Gold acts out its magic when you have an urgent cash requirement. You can get a loan on gold from banks and several Non-Banking Finacial Companies (NBFC). Such loans are less strenuous as the banks can access the collateral in hand. The following are some of the pros of taking a loan for gold:

  • Ease of Precession: Lending gold is a safer option for financial agencies as they get physical securities against the loan. Furthermore, the NBFCs and banks do not charge a procession fee. However, it is only applicable if you provide them gold instantaneously. 
  • Low Rate of Interest: As the banks find gold loans a secured medium they provide a loan at cheaper interest rates. Additionally, the interest rate for gold loans ranges between 13 and 14%. 
  • Get an Option of ‘Pay Interest Only’: This is an option exclusive to the borrowers of gold loans. You only need to pay the interest value during the tenure. On the other hand, you have the option of paying the principal amount at the end of the tenure. 
  • Low Rate of Foreclosure Charges:  Some NBFCs and banks have a 1% foreclosure charge. On contrary, some do not have any foreclosure fees. 
  • No Requisition of Income Proof: Unlike most loan schemes you do not need to furnish income proof. Moreover, an ITR is also not necessary. 
  • Zero Impact of Credit Score: Money lending agencies scrutinize the capacity of borrowers to repay a loan. However, in the case of a loan on gold, they do not see any credit history. They have 100% assurance of getting back the money as they have physical collateral. 
  • Assured Safety of Your Gold: The lender is in charge of the safety of your gold. The banks take standard safety measures to assure the return of your gold. Moreover, they recruit a bank vault exclusively for the security of the gold you deposit.

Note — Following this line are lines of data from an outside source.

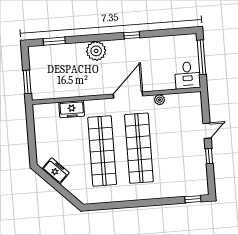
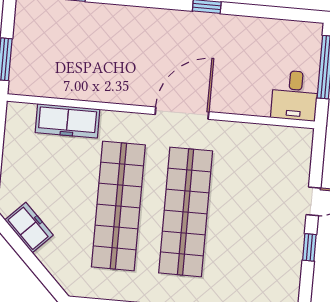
plant: (96, 51) -> (138, 24), removed
plant: (159, 100) -> (237, 131), removed
freezer: (72, 109) -> (67, 121), width x1.40

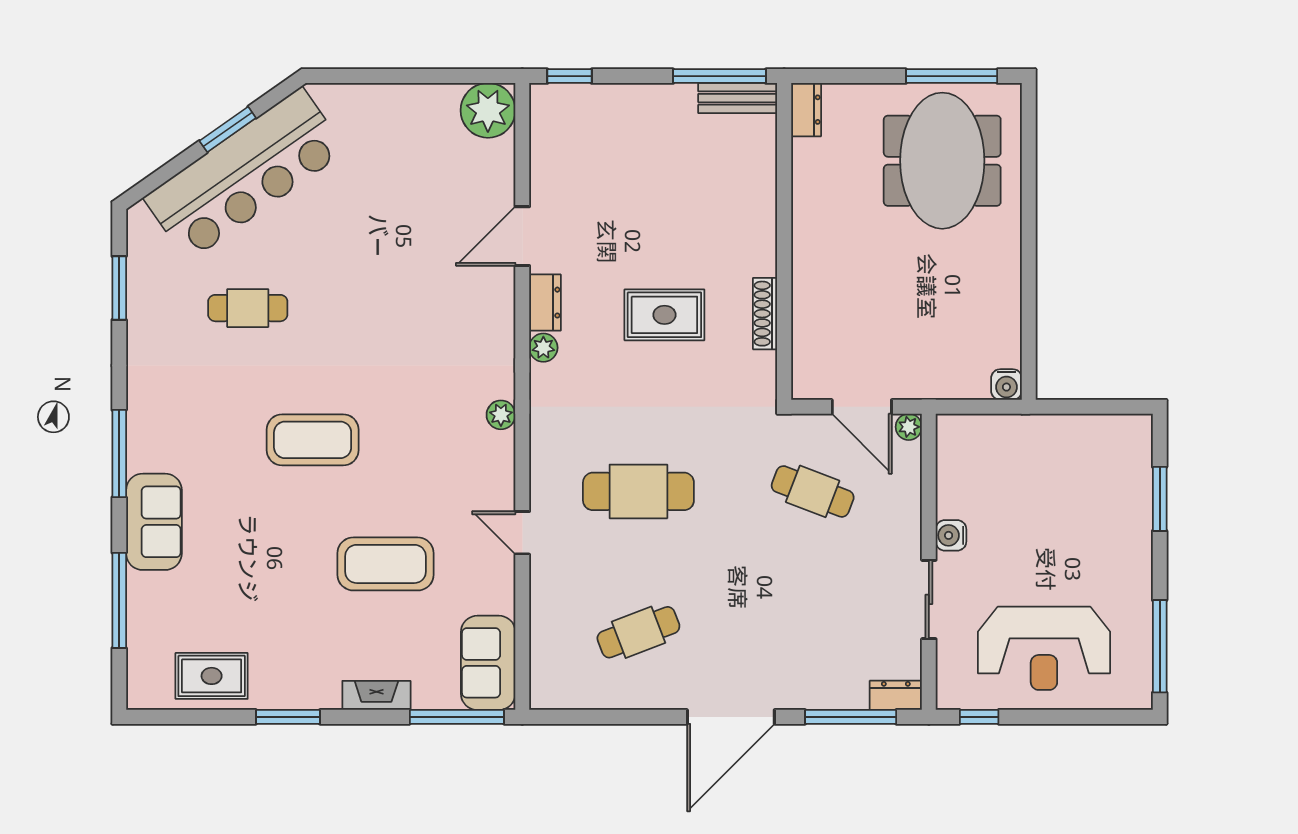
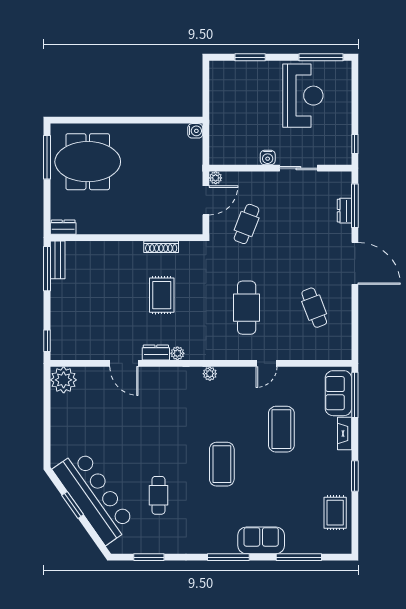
reception desk: (1044, 648) -> (303, 96), moved
sofa: (488, 663) -> (338, 393), moved, turned 90
dresser: (896, 695) -> (344, 211), moved

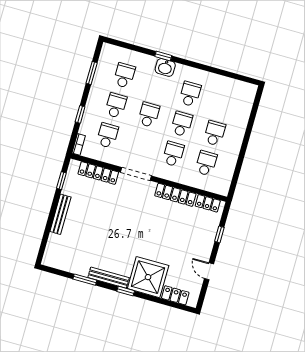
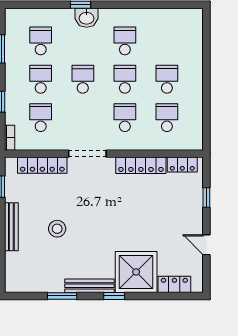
stool: (96, 226) -> (57, 229), added

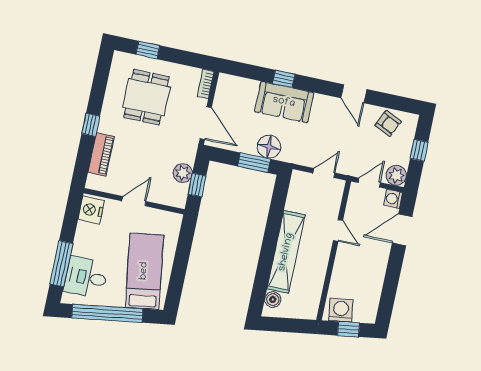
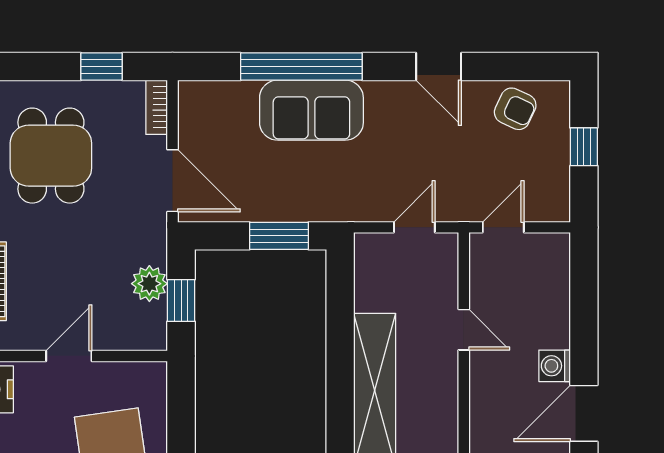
window: (148, 50) -> (102, 67), moved
window: (284, 79) -> (301, 67), width x3.17
floor lamp: (269, 147) -> (301, 200), removed
plant: (396, 175) -> (551, 203), removed
washing machine: (393, 199) -> (555, 366), moved
door: (402, 230) -> (584, 413), moved

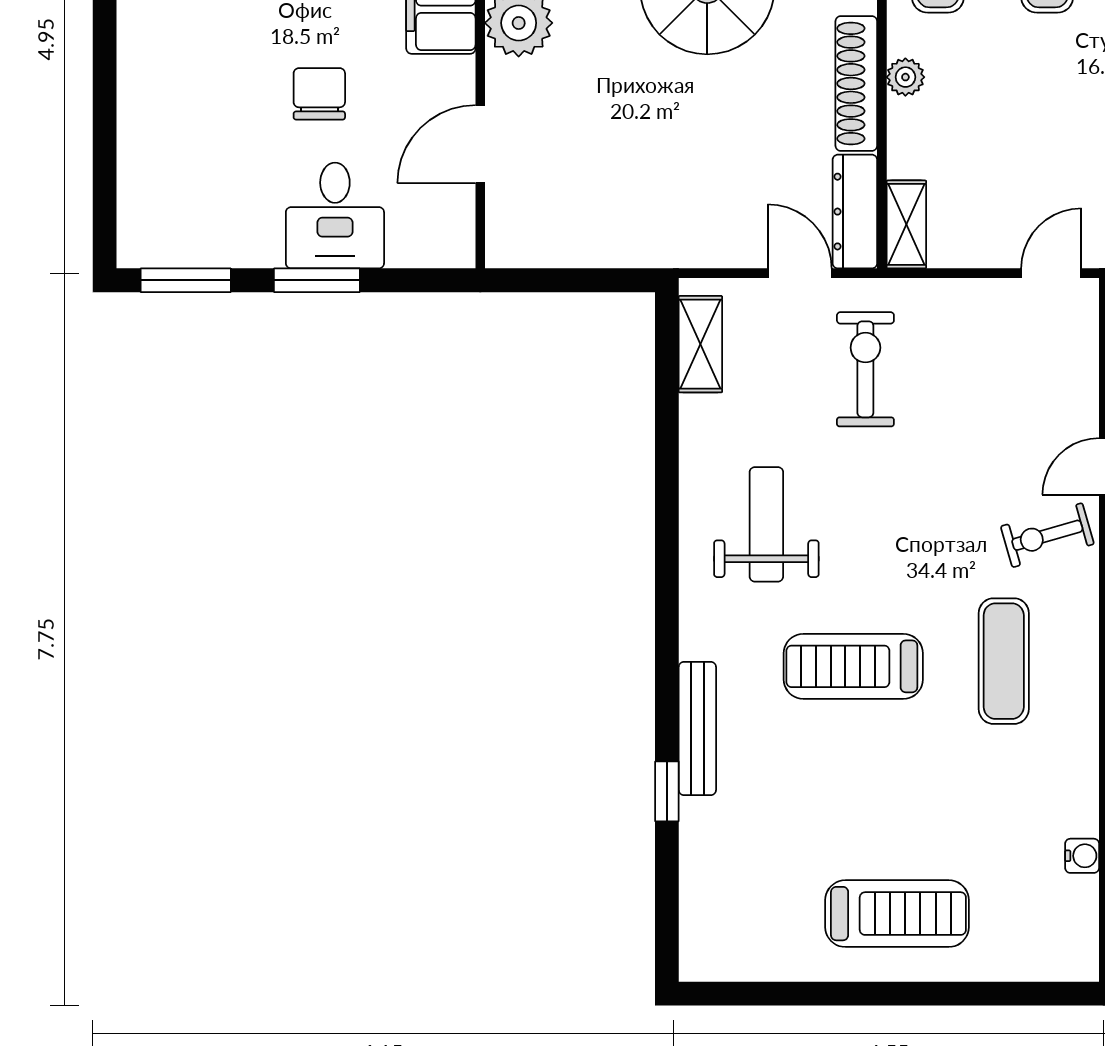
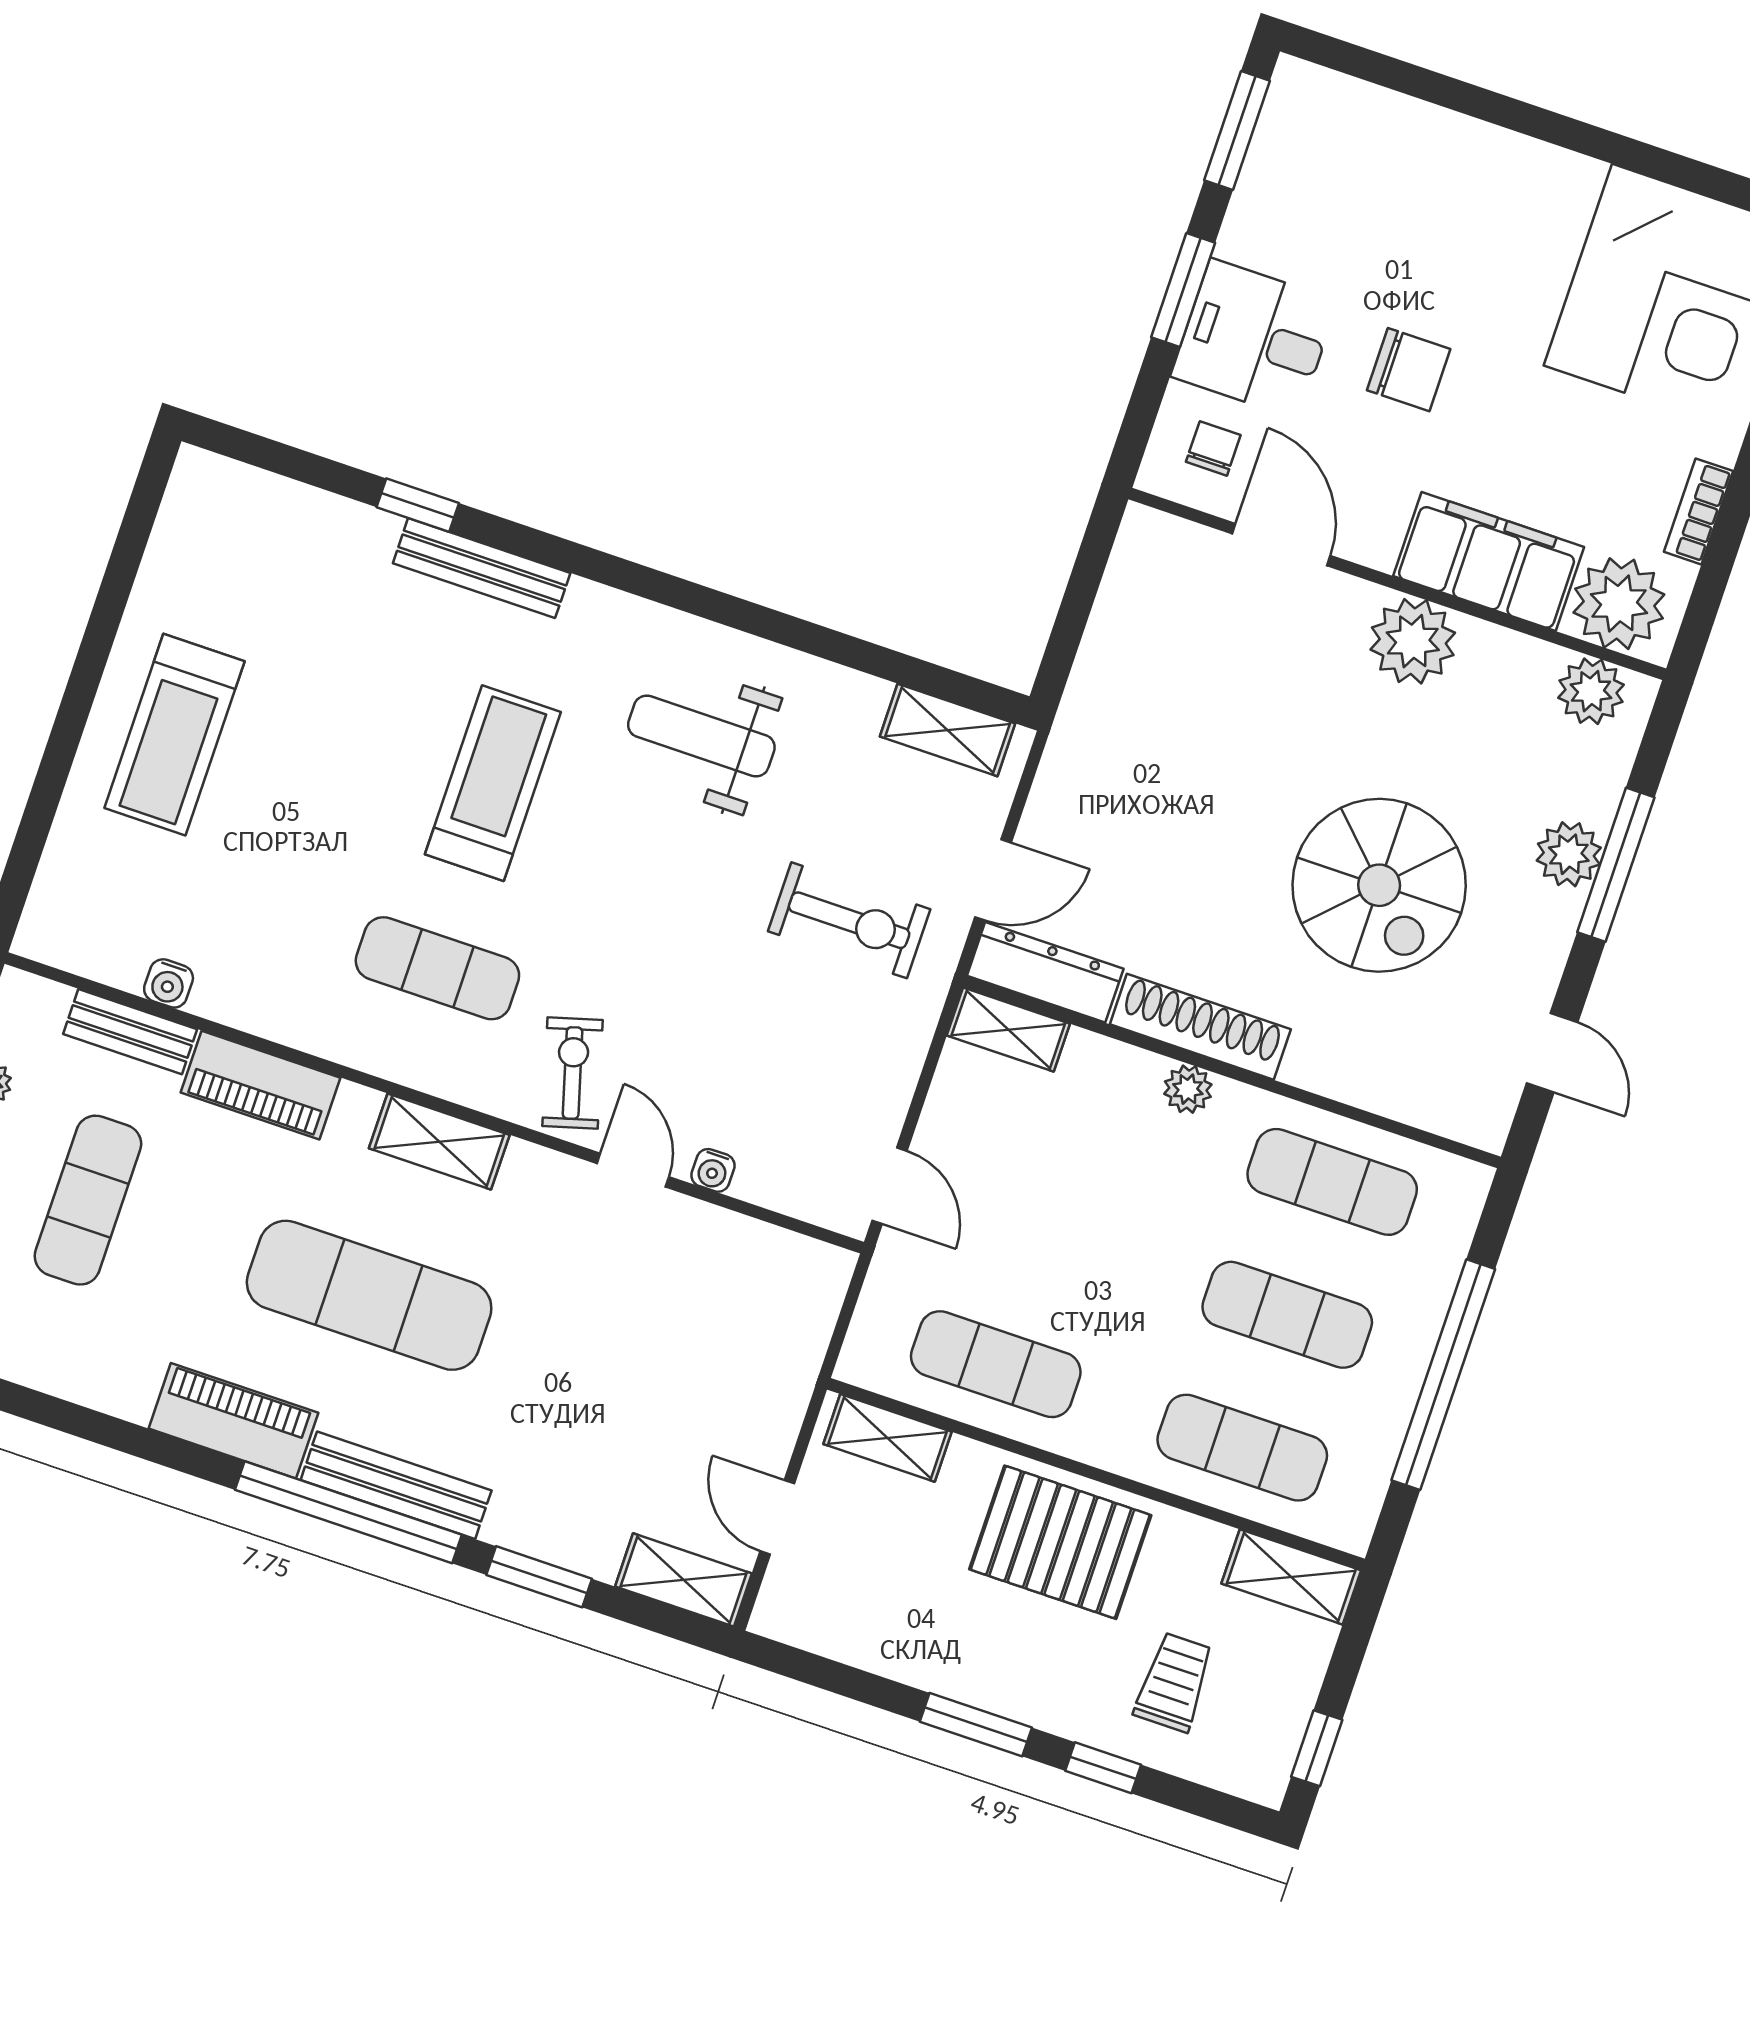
chair: (426, 218) -> (1213, 448), added
water cooler: (1084, 407) -> (713, 1170), added
weight bench: (766, 524) -> (701, 736), turned 180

Where should you take a Gold Loan from?

Both Banks and NBFCs proffer loans against gold. However, the eligibility criteria and interest rates differ in both cases. You can be in the dilemma of which one to choose for the best deals. Here is a comparison between the gold loans from banks and NBFCs:

  • NBFCs proffer gold loans without any processing fees. However, some banks charge a processing fee of up to 1%
  • You can get gold loans from banks as high as Rs 1 crore. On contrary, you can avail of only Rs 10lacs to 15 lacs from banking institutions. 
  • The tenure of repayment in the case of gold loans from NBFCs can be from 6months to 36 months. But in the case of banks, the maxim tenure is 1 year. 
  • NBFCs can provide a loan to value ratio of 60%. On the other hand, banks provide between 80 to 90% LTV. 
  • The NBFCs provide a gold loan at interest rates ranging between 20 to 27%. However, the banks proffer 14 to 17% rates of interest. 
  • Prepayment charges are nil in the case of NBFCs. But you might have to give away a small percentage of your loan value to banks. 

If you are thinking of borrowing a loan against gold think of the most important factor in your case. If you prefer a high LTV ratio then you should choose banks. However, if you need an amount over 15 lakhs then NBFCs should be your option. Also, the interest rates that the banks offer are much lower than those NBFCs offer. The deciding factors are many, choose the one that fits you the best. As gold has a value more than just money. It has emotional values attached to the borrower. Moreover, if you fail to repay the debt then the gold is liquified and sold in an auction. However, the failure of repayment in such cases is less because of the ease of access.